Commodity prices are an indicator of times to come. Over the past year, metals and energy prices have taken a knock. If you observe the recent trend, it is even a sharper fall than in previous months. The selloff in the commodity markets indicates weak global demand going forward. It emanates from fears of a recession. Germany, the largest European economy and exporter, has slipped already. In America, if the US Congress disagrees on enhancing the debt ceiling, the largest economy in the world would default on loan and expenditure obligations. Global rating agency Fitch has already warned about reviewing the AAA credit rating awarded to the sovereign debt in the US. That can induce a recession that US treasury secretary describes as ‘catastrophic’.
The situation in the world is volatile.
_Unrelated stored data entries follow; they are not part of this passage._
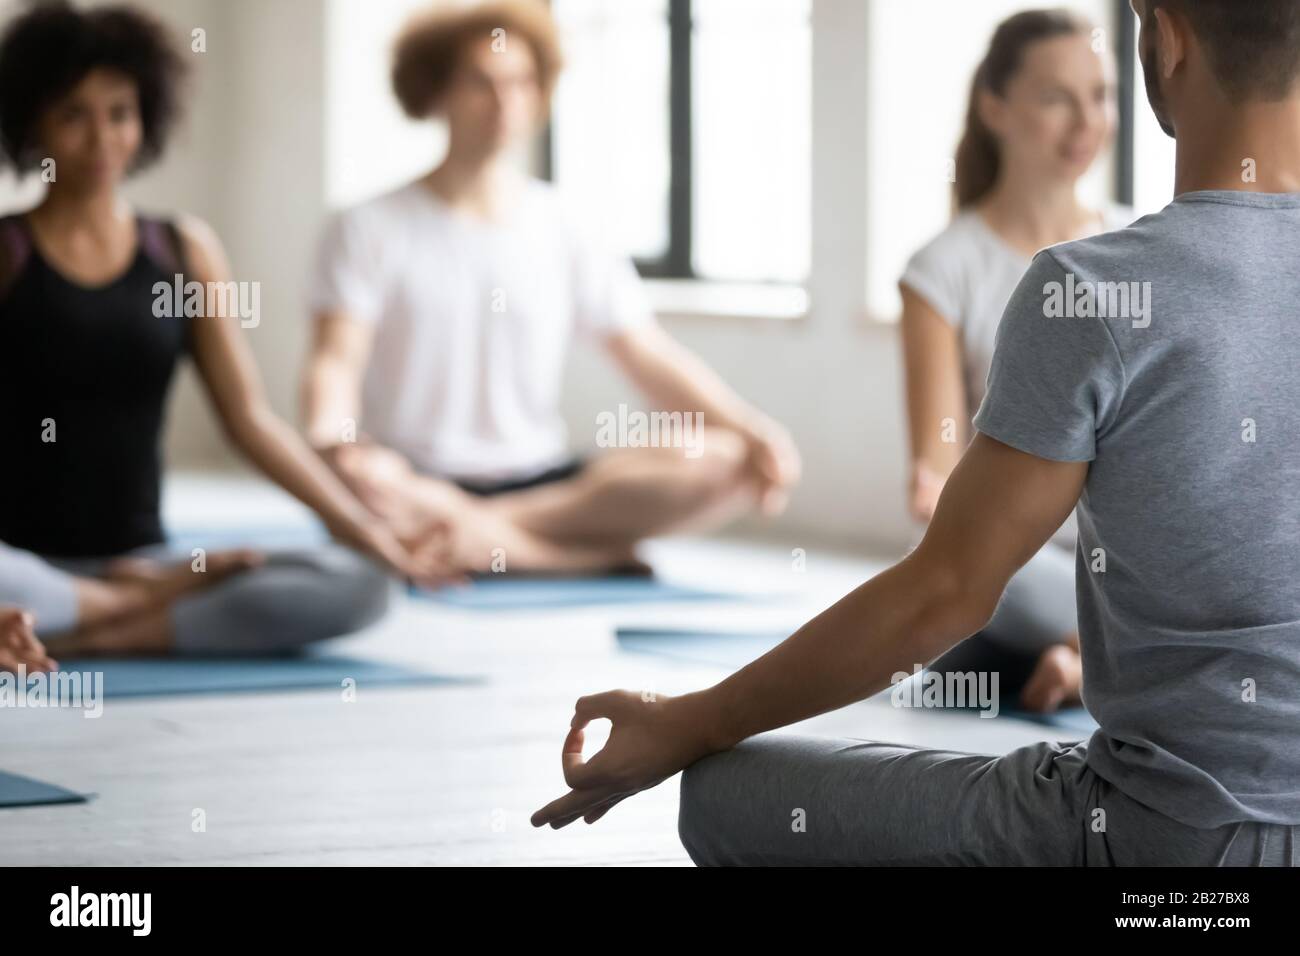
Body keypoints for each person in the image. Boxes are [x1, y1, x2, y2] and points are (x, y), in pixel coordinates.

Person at [534, 0, 1300, 866]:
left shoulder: (1090, 287)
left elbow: (946, 592)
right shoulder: (974, 267)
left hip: (1170, 845)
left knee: (722, 793)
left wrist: (688, 720)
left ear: (1166, 37)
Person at [0, 2, 452, 657]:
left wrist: (361, 526)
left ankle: (106, 628)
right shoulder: (9, 252)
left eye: (119, 113)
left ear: (146, 118)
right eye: (73, 115)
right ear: (33, 123)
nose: (102, 139)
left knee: (365, 582)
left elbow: (250, 420)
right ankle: (127, 613)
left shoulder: (182, 250)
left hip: (151, 558)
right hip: (20, 563)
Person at [303, 0, 800, 576]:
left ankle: (485, 537)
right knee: (356, 485)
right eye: (482, 84)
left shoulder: (564, 223)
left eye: (521, 83)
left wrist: (752, 429)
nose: (505, 103)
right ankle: (564, 556)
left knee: (727, 463)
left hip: (543, 480)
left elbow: (646, 355)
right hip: (414, 476)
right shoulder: (367, 226)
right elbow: (335, 361)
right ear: (434, 92)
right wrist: (335, 443)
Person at [902, 9, 1133, 714]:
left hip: (1125, 558)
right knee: (973, 581)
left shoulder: (1137, 246)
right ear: (994, 108)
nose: (1086, 121)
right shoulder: (943, 270)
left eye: (1099, 95)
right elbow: (939, 474)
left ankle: (1079, 656)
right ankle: (1104, 656)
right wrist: (938, 489)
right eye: (1056, 97)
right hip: (1016, 561)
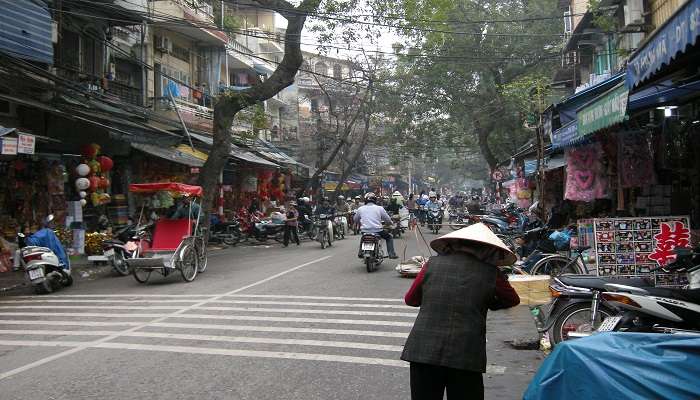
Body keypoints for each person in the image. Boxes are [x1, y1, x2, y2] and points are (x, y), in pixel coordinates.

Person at [401, 223, 520, 400]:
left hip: (423, 350)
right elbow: (512, 299)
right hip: (466, 353)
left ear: (454, 244)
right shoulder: (490, 272)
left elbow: (411, 300)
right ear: (487, 250)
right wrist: (486, 302)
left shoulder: (431, 265)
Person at [353, 192, 398, 259]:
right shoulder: (380, 208)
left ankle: (360, 252)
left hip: (364, 230)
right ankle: (391, 254)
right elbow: (387, 219)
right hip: (378, 230)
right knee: (389, 237)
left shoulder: (360, 209)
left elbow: (355, 219)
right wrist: (391, 223)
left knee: (363, 238)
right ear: (375, 200)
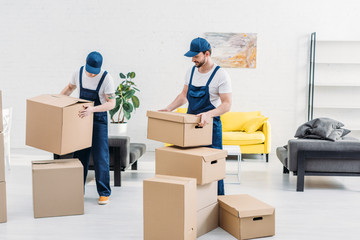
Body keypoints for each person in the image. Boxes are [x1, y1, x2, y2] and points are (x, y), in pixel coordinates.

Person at [160, 37, 232, 195]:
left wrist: (208, 114)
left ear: (207, 54)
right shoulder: (191, 71)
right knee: (190, 166)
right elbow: (184, 95)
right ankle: (194, 202)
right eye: (191, 56)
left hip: (210, 128)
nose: (193, 60)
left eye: (196, 56)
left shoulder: (221, 75)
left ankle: (217, 202)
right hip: (191, 128)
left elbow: (226, 104)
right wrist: (168, 108)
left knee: (213, 168)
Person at [60, 51, 115, 205]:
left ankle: (104, 193)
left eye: (94, 73)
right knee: (80, 156)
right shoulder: (78, 73)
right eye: (90, 71)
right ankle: (78, 190)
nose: (92, 75)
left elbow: (112, 104)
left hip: (98, 120)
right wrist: (58, 101)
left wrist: (93, 109)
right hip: (82, 119)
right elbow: (70, 88)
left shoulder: (106, 78)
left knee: (100, 157)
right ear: (86, 64)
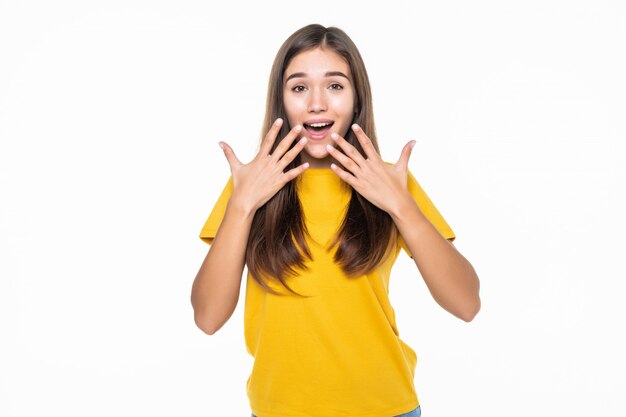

However, one country’s problems could be other country’s advantage. Such is the irony of the world economic order.
In India, stock markets are positively reacting to weaker commodity prices. As a net importer of commodities, India’s current account deficit is expected to narrow. That will likely ensure that the Indian economy is insulated from external inflation.
An important commodity for India is coal. While coal prices are expected to remain lower than in 2022, they are still higher than the average prices over the years. New capacity is entering the market, and India’s reliance on coal will likely stay put in 2023-24 as a significant source of power generation. According to India Ratings, major coal producers in India will likely do well. “Despite the continued negative free cash flow expectations in FY24 amid large capex plans, the key rated sector participants are likely to maintain an adequate liquidity position and benefit from strong financial flexibility and access to capital markets,” the agency argued.
For specific sectors, softer steel prices mean a sharp profit fall for some of the largest steel makers. India is the second biggest producer of steel. India Ratings, an arm of FITCH ratings, argues that average operating profit margins fell to 3.6% in 2022-23. A fall in international steel prices and increased coal prices are reasons for the margin squeeze. The outlook is not fancy, either. Steel companies are borrowing more to meet domestic steel demand due to increased government spending in the infrastructure sector.
Tata Steel, the biggest private sector steel maker, is pinning hope on the export revival. In the quarterly conference call, the company, T V Narendran, MD and CEO at Tata Steel, expressed concerns about China. The opening of the economy in December 2022 was considered a positive by the global commodity markets. Prices rose in anticipation of the growing demand. While the Chinese economy is likely to grow at over 5%, it is more consumption-led than manufacturing. China is the biggest producer and exporter of steel and has put out additional capacity in the international market. “Suddenly an extra 2 million tonnes of steel coming out of China at a point in time when the rest of the world was still a bit fragile didn’t help the sentiment,” he told analysts. Commodities like iron ore, oil, and copper have all been corrected over the past weeks and the year. Share prices of companies that produce these commodities or trade in them will likely remain active due to the pulls and pressures of global demand.